Convert the lines from the one containing "Tonstudio Aufnahme" through the end of the rows into a Markdown table with the columns Number and Line. Give each non-blank line a number, and leave the pictures out.

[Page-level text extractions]

════════════════

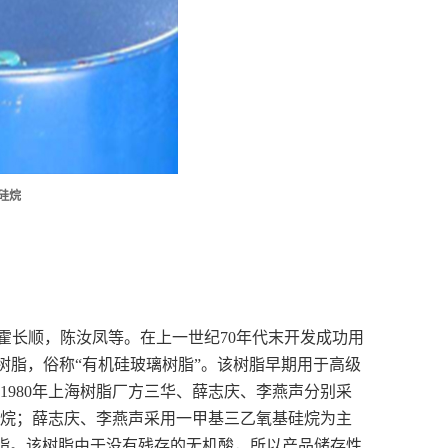
硅烷
霍长顺，陈汝凤等。在上一世纪70年代末开发成功用
硅树脂，俗称“有机硅玻璃树脂”。该树脂早期用于高级
980年上海树脂厂方三华、薛志庆、李燕声分别采
烷；薛志庆、李燕声采用一甲基三乙氧基硅烷为主
硅树脂。该树脂由于没有残存的无机酸，所以产品储存性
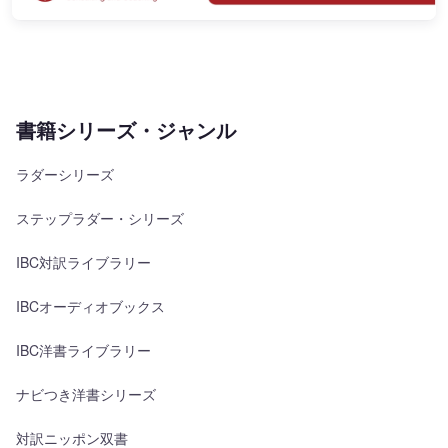
書籍シリーズ・ジャンル
ラダーシリーズ
ステップラダー・シリーズ
IBC対訳ライブラリー
IBCオーディオブックス
IBC洋書ライブラリー
ナビつき洋書シリーズ
対訳ニッポン双書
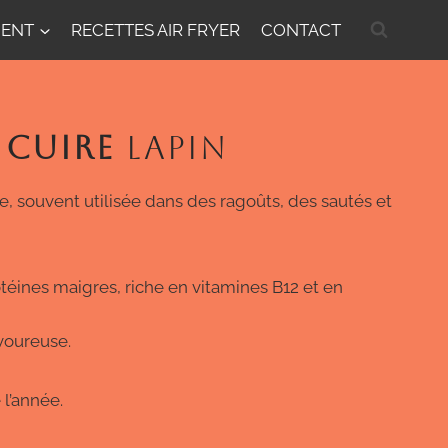
MENT
RECETTES AIR FRYER
CONTACT
CUIRE
LAPIN
e, souvent utilisée dans des ragoûts, des sautés et
éines maigres, riche en vitamines B12 et en
voureuse.
 l’année.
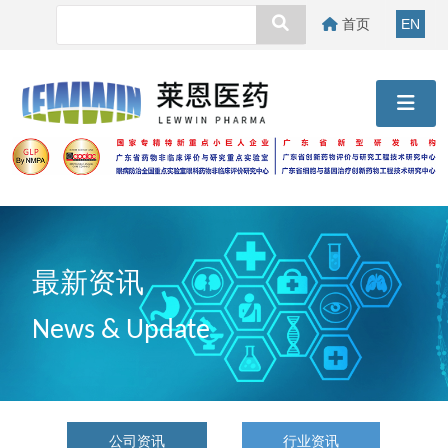
首页
EN
最新资讯
News & Update
公司资讯
行业资讯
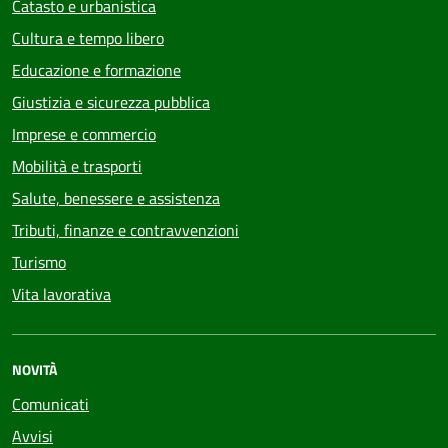
Catasto e urbanistica
Cultura e tempo libero
Educazione e formazione
Giustizia e sicurezza pubblica
Imprese e commercio
Mobilità e trasporti
Salute, benessere e assistenza
Tributi, finanze e contravvenzioni
Turismo
Vita lavorativa
NOVITÀ
Comunicati
Avvisi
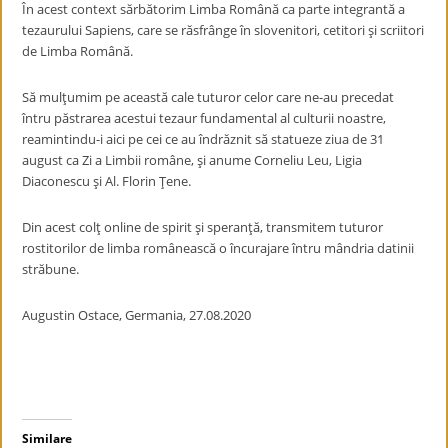
În acest context sărbătorim Limba Română ca parte integrantă a
tezaurului Sapiens, care se răsfrânge în slovenitori, cetitori şi scriitori
de Limba Română.
Să mulţumim pe această cale tuturor celor care ne-au precedat
întru păstrarea acestui tezaur fundamental al culturii noastre,
reamintindu-i aici pe cei ce au îndrăznit să statueze ziua de 31
august ca Zi a Limbii române, şi anume Corneliu Leu, Ligia
Diaconescu şi Al. Florin Ţene.
Din acest colţ online de spirit şi speranţă, transmitem tuturor
rostitorilor de limba românească o încurajare întru mândria datinii
străbune.
Augustin Ostace, Germania, 27.08.2020
Similare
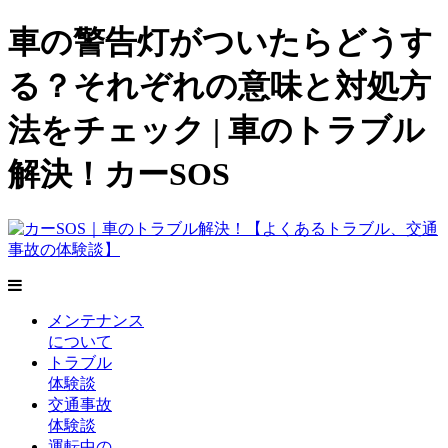
車の警告灯がついたらどうす
る？それぞれの意味と対処方
法をチェック | 車のトラブル
解決！カーSOS
メンテナンス
について
トラブル
体験談
交通事故
体験談
運転中の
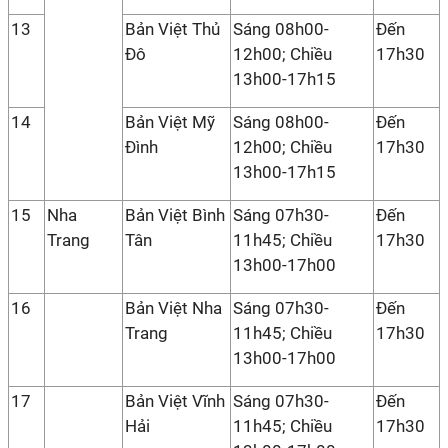
13
Bản Việt Thủ
Sáng 08h00-
Đến
Đô
12h00; Chiều
17h30
13h00-17h15
14
Bản Việt Mỹ
Sáng 08h00-
Đến
Đình
12h00; Chiều
17h30
13h00-17h15
15
Nha
Bản Việt Bình
Sáng 07h30-
Đến
Trang
Tân
11h45; Chiều
17h30
13h00-17h00
16
Bản Việt Nha
Sáng 07h30-
Đến
Trang
11h45; Chiều
17h30
13h00-17h00
17
Bản Việt Vĩnh
Sáng 07h30-
Đến
Hải
11h45; Chiều
17h30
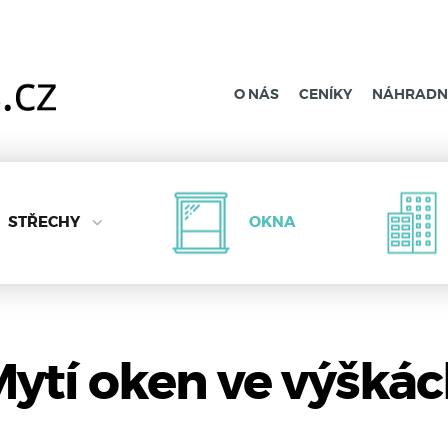
O NÁS
CENÍKY
NÁHRADNÍ
STŘECHY
OKNA
ytí oken ve výšká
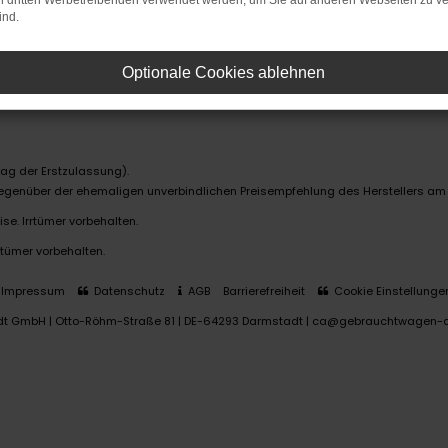
on dritten Werbetreibenden verwendet werden, um Sie auf anderen Webseiten zu ve
ind.
Optionale Cookies ablehnen
ag der Erstzulassung).
 gegenüber der ehemaligen unverbindlichen Preisempfehlung des Herstellers am
se. Irrtümer vorbehalten.
rtümer vorbehalten.
Impressum
Datenschutz
AGB
Barrierefreiheit
Cookie Einstellunge
dt GmbH | Otto-Röhm-Straße 81 | DE-64293 Darmstadt | ca@gebrauchtwagen-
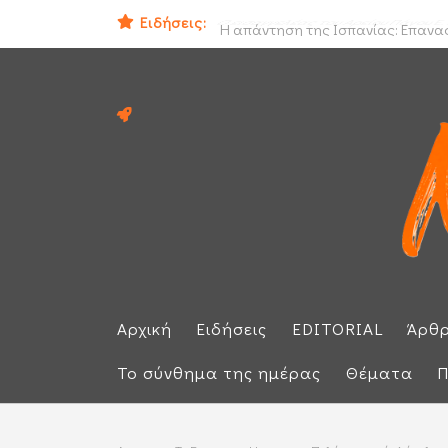
Ειδήσεις:
Ο εισαγγελέας του Αρείου Πάγου Ε.
Αρχική
Ειδήσεις
EDITORIAL
Άρθ
Το σύνθημα της ημέρας
Θέματα
Π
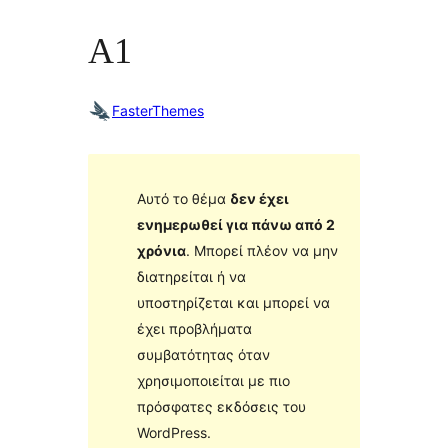
A1
FasterThemes
Αυτό το θέμα
δεν έχει
ενημερωθεί για πάνω από 2
χρόνια
. Μπορεί πλέον να μην
διατηρείται ή να
υποστηρίζεται και μπορεί να
έχει προβλήματα
συμβατότητας όταν
χρησιμοποιείται με πιο
πρόσφατες εκδόσεις του
WordPress.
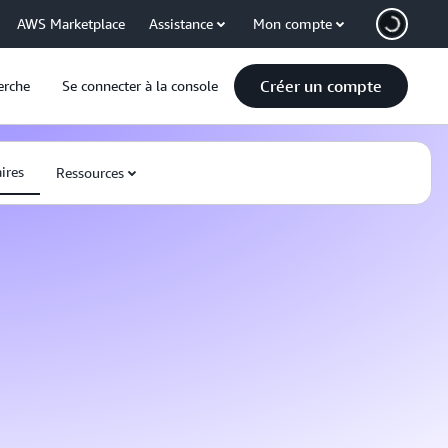
AWS Marketplace
Assistance
Mon compte
Créer un compte
erche
Se connecter à la console
ires
Ressources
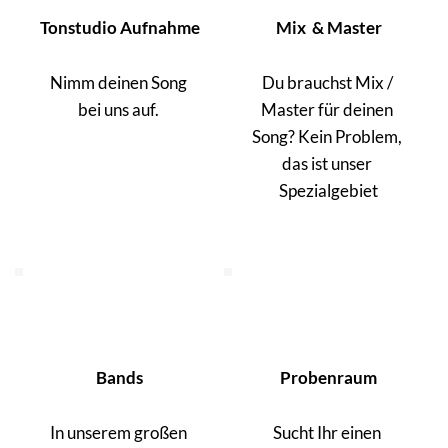
Tonstudio Aufnahme
Mix  & Master
Nimm deinen Song 
Du brauchst Mix / 
bei uns auf. 
Master für deinen 
Song? Kein Problem, 
das ist unser 
Spezialgebiet
Bands
Probenraum
In unserem großen 
Sucht Ihr einen 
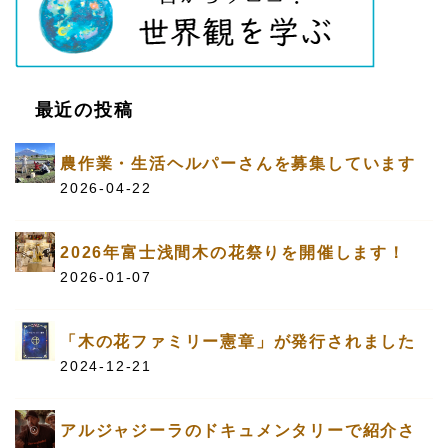
最近の投稿
農作業・生活ヘルパーさんを募集しています
2026-04-22
2026年富士浅間木の花祭りを開催します！
2026-01-07
「木の花ファミリー憲章」が発行されました
2024-12-21
アルジャジーラのドキュメンタリーで紹介さ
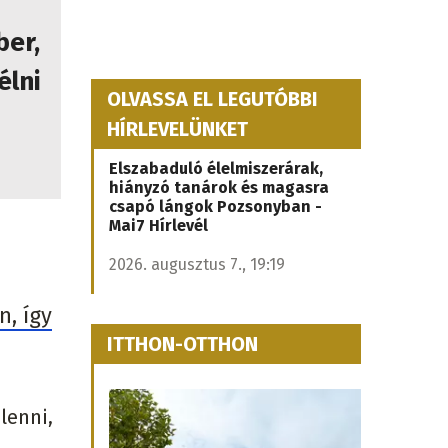
ber,
élni
OLVASSA EL LEGUTÓBBI
HÍRLEVELÜNKET
Elszabaduló élelmiszerárak,
hiányzó tanárok és magasra
csapó lángok Pozsonyban -
Mai7 Hírlevél
2026. augusztus 7., 19:19
n, így
ITTHON-OTTHON
lenni,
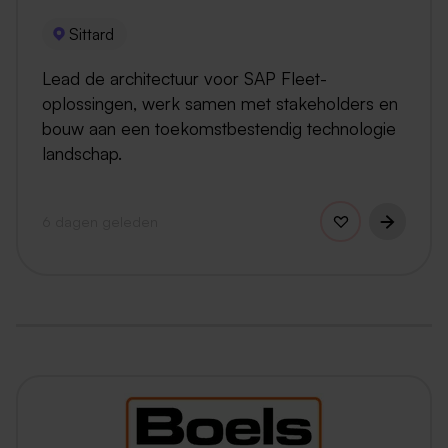
Sittard
Lead de architectuur voor SAP Fleet-
oplossingen, werk samen met stakeholders en
bouw aan een toekomstbestendig technologie
landschap.
6 dagen geleden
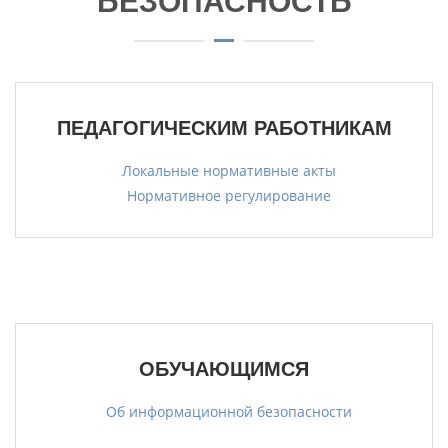
БЕЗОПАСНОСТЬ
ПЕДАГОГИЧЕСКИМ РАБОТНИКАМ
Локальные нормативные акты
Нормативное регулирование
ОБУЧАЮЩИМСЯ
Об информационной безопасности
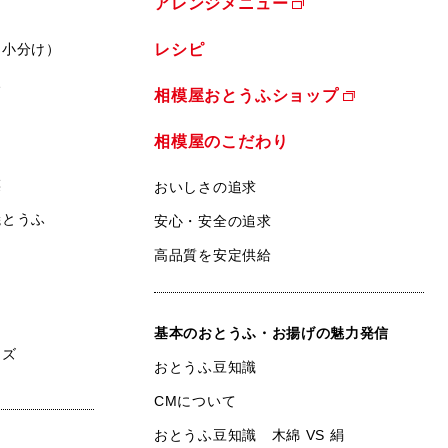
アレンジメニュー
（小分け）
レシピ
ふ
相模屋おとうふショップ
相模屋のこだわり
菜
おいしさの追求
焼とうふ
安心・安全の追求
高品質を安定供給
基本のおとうふ・お揚げの魅力発信
ンズ
おとうふ豆知識
CMについて
おとうふ豆知識 木綿 VS 絹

════════════════

◆ Completed exercise ◆
| Number | Line |
|---|---|
| 1 | Tonstudio Aufnahme |
| 2 | Mix  & Master |
| 3 | Nimm deinen Song  |
| 4 | Du brauchst Mix /  |
| 5 | bei uns auf.  |
| 6 | Master für deinen  |
| 7 | Song? Kein Problem,  |
| 8 | das ist unser  |
| 9 | Spezialgebiet |
| 10 | Bands |
| 11 | Probenraum |
| 12 | In unserem großen  |
| 13 | Sucht Ihr einen  |
| 14 | 最近の投稿 |
| 15 | 農作業・生活ヘルパーさんを募集しています |
| 16 | 2026-04-22 |
| 17 | 2026年富士浅間木の花祭りを開催します！ |
| 18 | 2026-01-07 |
| 19 | 「木の花ファミリー憲章」が発行されました |
| 20 | 2024-12-21 |
| 21 | アルジャジーラのドキュメンタリーで紹介さ |
| 22 | ber, |
| 23 | élni |
| 24 | OLVASSA EL LEGUTÓBBI |
| 25 | HÍRLEVELÜNKET |
| 26 | Elszabaduló élelmiszerárak, |
| 27 | hiányzó tanárok és magasra |
| 28 | csapó lángok Pozsonyban - |
| 29 | Mai7 Hírlevél |
| 30 | 2026. augusztus 7., 19:19 |
| 31 | n, így |
| 32 | ITTHON-OTTHON |
| 33 | lenni, |
| 34 | Sittard |
| 35 | Lead de architectuur voor SAP Fleet- |
| 36 | oplossingen, werk samen met stakeholders en |
| 37 | bouw aan een toekomstbestendig technologie |
| 38 | landschap. |
| 39 | 6 dagen geleden |
| 40 | БЕЗОПАСНОСТЬ |
| 41 | ПЕДАГОГИЧЕСКИМ РАБОТНИКАМ |
| 42 | Локальные нормативные акты |
| 43 | Нормативное регулирование |
| 44 | ОБУЧАЮЩИМСЯ |
| 45 | Об информационной безопасности |
| 46 | アレンジメニュー |
| 47 | （小分け） |
| 48 | レシピ |
| 49 | ふ |
| 50 | 相模屋おとうふショップ |
| 51 | 相模屋のこだわり |
| 52 | 菜 |
| 53 | おいしさの追求 |
| 54 | 焼とうふ |
| 55 | 安心・安全の追求 |
| 56 | 高品質を安定供給 |
| 57 | 基本のおとうふ・お揚げの魅力発信 |
| 58 | ンズ |
| 59 | おとうふ豆知識 |
| 60 | CMについて |
| 61 | おとうふ豆知識 木綿 VS 絹 |